─── RECORDS SUPPLIED

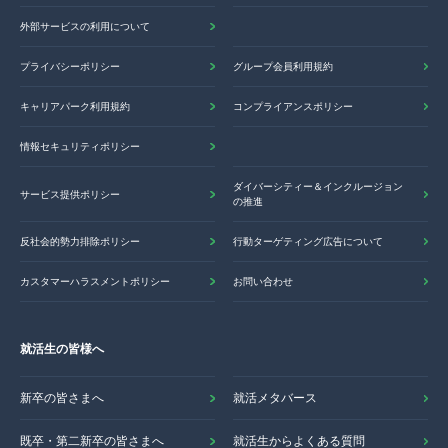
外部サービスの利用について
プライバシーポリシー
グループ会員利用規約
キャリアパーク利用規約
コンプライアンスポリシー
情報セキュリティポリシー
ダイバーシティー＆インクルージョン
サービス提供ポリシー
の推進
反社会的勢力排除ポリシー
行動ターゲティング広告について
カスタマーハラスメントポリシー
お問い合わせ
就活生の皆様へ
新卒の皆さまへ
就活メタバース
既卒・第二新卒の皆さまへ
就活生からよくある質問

──────
─── RECORDS SUPPLIED

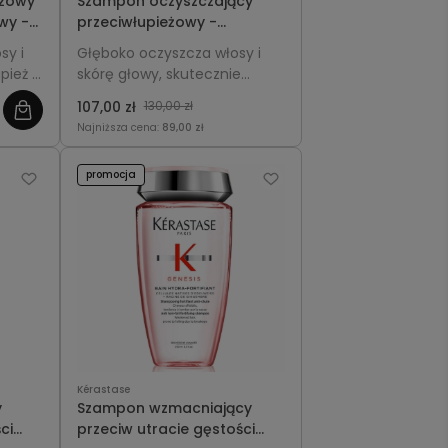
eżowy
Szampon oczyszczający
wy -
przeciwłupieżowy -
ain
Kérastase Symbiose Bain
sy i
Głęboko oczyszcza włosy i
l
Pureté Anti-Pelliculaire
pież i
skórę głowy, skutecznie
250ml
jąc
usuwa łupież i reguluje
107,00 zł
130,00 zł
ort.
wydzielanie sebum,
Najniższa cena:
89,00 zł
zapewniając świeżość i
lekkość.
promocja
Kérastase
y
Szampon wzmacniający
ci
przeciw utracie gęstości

──────

EXERCISE INSTRUCTIONS – Given the records above, return exactly the lines starting at the line containing "外部サービスの利用について" and ending at the line containing "就活生からよくある質問", including both.

WRITTEN ANSWER –
外部サービスの利用について
プライバシーポリシー
グループ会員利用規約
キャリアパーク利用規約
コンプライアンスポリシー
情報セキュリティポリシー
ダイバーシティー＆インクルージョン
サービス提供ポリシー
の推進
反社会的勢力排除ポリシー
行動ターゲティング広告について
カスタマーハラスメントポリシー
お問い合わせ
就活生の皆様へ
新卒の皆さまへ
就活メタバース
既卒・第二新卒の皆さまへ
就活生からよくある質問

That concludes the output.